On Thu, Jul 29, 2010 at 10:27:03AM +0200, Mariano Martinez Peck wrote:
>  
> On Tue, Jul 27, 2010 at 6:10 PM, K. K. Subramaniam <kksubbu.ml at gmail.com>wrote:
> 
> > On Tuesday 27 Jul 2010 8:02:29 pm Mariano Martinez Peck wrote:
> > > Now....the line I don't understand is this:
> > >
> > >     self longAt: oop put: newOop + HeaderTypeFree.
> > >
> > > Because 'self longAt: oop'
> > > will answer the object header of oop. And there, it stores a number (the
> > > offset). Is this possible?
> > >
> > > In addition, it not only stores the offset, by it plus the flag
> > > HeaderTypeFree.
> > >
> > > I really don't understand how you can plus an offset and the flag. What
> > is
> > > the result? how should I interpret that?
> >
> 
> Hi Subbu.
> 
> 
> > A oop is an offset. Since every oop is aligned to a 4-word boundary
> 
> ok.....each oop is 4-word -> 32 bits, 4 bytes. I am right?  One is used to
> mark SmalltalkIntegers. But here, that doesn't matter.
> 
> > the least
> > significant two bits are always zero.
> 
> why? I don't understand this. Why the last two bits are always zero? because
> ImageSegment assumes that the size of the segment will be much smaller?
> 

See first the class comment of ObjectMemory for the overall description
of how this works. In that comment (and throughout much of the code for
ObjectMemory and Interpreter) the term "pointer" is the same as "oop".
An object memory pointer is a byte-addressable offset into the object
memory, and the object memory is just a big array of 32-bit words (or
64-bit words in the case of the 64-bit object memory format).

The use of a byte-addressable object memory pointer (rather than a
32-bit or 64-bit word addressable pointer as one might have expected)
has the nice property that only every fourth (or eighth) value actually
points to a valid address in the object memory. That means that any time
you see a pointer that does not point to a valid word, you know that
it is not really a pointer after all.

This is what permits the trick of saying that if the oop has an odd
value (low order bit is set), then treat it as a short integer and
use the remaining 31 bits of the "oop" as the value of that integer.
Computationally, it's just a matter of check the low order bit, and
if it is set, shift right one to obtain the integer value.

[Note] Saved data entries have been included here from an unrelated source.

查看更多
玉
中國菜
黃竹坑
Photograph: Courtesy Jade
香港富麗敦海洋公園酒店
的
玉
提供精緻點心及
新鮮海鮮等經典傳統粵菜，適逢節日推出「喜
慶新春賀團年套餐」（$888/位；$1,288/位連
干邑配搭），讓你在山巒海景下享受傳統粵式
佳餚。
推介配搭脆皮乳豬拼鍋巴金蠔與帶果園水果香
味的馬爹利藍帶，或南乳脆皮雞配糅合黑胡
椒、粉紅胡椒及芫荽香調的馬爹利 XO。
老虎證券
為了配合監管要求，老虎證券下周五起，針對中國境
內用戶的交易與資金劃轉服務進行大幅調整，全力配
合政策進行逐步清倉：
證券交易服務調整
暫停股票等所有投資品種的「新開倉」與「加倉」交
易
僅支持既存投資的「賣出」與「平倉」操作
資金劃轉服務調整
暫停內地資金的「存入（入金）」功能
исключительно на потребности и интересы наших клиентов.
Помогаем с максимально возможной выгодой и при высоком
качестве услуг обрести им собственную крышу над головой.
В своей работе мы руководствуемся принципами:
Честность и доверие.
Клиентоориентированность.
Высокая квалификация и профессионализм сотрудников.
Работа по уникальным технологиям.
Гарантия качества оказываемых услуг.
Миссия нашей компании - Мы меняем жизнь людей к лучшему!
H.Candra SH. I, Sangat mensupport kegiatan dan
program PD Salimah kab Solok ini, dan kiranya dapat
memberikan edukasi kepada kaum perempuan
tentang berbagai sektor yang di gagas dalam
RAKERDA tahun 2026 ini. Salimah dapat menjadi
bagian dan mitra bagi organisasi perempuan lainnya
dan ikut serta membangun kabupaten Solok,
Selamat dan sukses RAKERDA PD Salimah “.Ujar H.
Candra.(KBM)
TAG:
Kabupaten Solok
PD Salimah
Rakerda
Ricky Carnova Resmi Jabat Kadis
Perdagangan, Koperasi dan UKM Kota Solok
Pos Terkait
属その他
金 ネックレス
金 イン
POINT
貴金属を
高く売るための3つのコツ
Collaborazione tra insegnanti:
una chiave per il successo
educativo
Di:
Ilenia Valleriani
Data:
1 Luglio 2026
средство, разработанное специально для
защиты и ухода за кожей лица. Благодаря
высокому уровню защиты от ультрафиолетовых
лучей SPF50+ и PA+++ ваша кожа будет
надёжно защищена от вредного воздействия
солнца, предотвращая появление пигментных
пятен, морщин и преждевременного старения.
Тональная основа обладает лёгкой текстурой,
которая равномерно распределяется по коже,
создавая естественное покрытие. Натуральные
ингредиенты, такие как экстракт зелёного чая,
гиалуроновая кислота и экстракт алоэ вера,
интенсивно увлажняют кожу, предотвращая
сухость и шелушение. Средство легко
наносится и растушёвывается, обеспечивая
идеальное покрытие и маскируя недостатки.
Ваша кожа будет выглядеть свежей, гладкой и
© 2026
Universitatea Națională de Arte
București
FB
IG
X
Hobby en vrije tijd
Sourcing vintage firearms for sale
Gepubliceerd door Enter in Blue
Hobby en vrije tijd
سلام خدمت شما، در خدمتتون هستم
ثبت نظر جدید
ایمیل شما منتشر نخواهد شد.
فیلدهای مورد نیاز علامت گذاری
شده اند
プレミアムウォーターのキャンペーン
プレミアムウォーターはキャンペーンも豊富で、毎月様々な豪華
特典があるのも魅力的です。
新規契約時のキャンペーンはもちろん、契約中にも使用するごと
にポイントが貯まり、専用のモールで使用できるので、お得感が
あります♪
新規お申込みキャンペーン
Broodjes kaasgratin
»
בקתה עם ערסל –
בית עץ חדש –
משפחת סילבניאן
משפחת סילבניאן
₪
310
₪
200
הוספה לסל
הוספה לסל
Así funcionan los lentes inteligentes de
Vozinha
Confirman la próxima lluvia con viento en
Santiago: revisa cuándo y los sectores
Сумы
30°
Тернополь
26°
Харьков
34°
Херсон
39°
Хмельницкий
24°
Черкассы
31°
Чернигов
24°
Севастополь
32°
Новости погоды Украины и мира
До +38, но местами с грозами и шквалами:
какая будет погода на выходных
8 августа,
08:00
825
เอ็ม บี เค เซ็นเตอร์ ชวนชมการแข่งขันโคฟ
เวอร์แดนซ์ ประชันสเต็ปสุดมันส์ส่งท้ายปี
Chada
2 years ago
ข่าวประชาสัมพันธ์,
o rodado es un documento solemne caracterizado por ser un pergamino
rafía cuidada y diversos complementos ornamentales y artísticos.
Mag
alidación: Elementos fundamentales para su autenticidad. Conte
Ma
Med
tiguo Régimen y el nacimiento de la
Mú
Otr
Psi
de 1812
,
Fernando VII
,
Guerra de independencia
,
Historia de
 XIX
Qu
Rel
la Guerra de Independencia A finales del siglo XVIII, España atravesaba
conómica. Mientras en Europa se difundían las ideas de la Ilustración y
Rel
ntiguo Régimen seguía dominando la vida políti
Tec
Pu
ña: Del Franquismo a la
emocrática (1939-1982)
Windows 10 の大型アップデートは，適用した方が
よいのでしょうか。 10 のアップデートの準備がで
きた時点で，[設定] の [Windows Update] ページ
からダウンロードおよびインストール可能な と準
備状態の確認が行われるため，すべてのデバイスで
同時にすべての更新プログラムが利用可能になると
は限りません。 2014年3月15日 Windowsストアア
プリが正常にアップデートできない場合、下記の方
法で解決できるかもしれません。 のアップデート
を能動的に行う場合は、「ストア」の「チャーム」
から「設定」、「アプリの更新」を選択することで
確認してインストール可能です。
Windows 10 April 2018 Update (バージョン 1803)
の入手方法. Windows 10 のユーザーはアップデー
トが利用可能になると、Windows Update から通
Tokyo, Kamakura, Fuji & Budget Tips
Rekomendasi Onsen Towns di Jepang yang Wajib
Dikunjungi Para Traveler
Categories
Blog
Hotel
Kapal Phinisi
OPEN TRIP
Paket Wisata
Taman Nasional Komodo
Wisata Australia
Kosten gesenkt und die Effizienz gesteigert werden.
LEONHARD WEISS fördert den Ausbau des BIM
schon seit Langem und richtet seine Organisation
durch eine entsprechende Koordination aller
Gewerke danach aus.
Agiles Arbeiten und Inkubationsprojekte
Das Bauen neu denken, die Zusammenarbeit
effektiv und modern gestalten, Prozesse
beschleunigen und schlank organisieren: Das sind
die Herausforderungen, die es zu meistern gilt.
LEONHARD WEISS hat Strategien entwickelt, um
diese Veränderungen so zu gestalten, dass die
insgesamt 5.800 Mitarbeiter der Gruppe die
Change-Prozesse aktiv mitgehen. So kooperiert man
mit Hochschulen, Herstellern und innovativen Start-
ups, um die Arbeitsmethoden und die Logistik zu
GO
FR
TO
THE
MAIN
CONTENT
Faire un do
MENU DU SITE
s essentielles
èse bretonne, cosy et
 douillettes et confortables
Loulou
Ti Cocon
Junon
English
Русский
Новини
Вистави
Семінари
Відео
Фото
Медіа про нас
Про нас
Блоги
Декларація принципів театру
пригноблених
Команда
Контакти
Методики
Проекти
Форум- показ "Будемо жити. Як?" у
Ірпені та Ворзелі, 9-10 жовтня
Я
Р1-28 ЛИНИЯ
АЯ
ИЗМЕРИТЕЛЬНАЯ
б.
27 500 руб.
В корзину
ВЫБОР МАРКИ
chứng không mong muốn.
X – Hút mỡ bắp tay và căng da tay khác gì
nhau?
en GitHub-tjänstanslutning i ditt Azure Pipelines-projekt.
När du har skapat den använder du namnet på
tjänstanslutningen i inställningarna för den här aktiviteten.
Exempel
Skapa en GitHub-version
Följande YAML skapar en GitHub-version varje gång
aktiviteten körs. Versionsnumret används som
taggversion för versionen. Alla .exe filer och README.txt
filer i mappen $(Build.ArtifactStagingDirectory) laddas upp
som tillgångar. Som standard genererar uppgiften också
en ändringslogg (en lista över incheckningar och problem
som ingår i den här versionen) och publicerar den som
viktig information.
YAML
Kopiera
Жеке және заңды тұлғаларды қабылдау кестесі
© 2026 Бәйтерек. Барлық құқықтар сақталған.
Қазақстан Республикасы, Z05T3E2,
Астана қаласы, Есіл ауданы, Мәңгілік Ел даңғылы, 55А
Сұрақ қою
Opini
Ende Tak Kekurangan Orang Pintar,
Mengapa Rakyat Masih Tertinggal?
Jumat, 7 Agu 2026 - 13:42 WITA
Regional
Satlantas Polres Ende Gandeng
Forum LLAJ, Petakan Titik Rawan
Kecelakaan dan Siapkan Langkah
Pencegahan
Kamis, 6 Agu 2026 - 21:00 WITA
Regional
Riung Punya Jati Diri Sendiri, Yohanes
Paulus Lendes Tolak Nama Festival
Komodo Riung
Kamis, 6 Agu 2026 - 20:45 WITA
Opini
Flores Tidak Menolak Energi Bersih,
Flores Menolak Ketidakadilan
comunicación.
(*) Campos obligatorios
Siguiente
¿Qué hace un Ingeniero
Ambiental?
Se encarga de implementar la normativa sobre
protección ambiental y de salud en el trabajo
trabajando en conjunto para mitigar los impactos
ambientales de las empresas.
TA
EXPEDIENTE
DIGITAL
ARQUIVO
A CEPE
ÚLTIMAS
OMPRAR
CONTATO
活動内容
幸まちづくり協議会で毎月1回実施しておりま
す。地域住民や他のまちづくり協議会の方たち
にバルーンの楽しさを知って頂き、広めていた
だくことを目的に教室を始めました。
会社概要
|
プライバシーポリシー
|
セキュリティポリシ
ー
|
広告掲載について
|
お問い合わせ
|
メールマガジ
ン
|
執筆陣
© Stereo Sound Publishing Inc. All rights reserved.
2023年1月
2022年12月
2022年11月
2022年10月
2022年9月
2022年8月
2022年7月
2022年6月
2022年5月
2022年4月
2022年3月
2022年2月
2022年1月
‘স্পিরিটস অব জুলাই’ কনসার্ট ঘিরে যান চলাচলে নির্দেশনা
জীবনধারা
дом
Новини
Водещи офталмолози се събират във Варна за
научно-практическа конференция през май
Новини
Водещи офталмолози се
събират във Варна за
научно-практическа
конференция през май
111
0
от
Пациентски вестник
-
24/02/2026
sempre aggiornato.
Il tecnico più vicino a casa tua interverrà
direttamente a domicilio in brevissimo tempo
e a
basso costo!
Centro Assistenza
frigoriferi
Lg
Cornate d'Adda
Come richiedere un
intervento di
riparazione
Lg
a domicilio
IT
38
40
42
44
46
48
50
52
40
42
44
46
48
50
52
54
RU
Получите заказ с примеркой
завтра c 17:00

This is also the reason that for any valid object memory pointer
(aka oop), the two low-order bits of the pointer must be zero.
Anything else points to something other than a 4 (or 8) byte boundary
in the object memory, and therefore is not pointing to a valid location
in the object memory.

Dave

> 
> Sorry if this is a very newbie question.
> 
> yes, I noticed this
> 
>     "type field values"
>     HeaderTypeSizeAndClass := 0.
>     HeaderTypeClass := 1.
>     HeaderTypeFree := 2.
>     HeaderTypeShort := 3.
> 
> in initializeObjectHeaderConstants
> 
> 
> > So these two bits are re-used for a
> > typecode (0..3).
> >
> >
> Thanks for the help
> 
> Mariano
> 
> 
> 
> > HTH .. Subbu
> >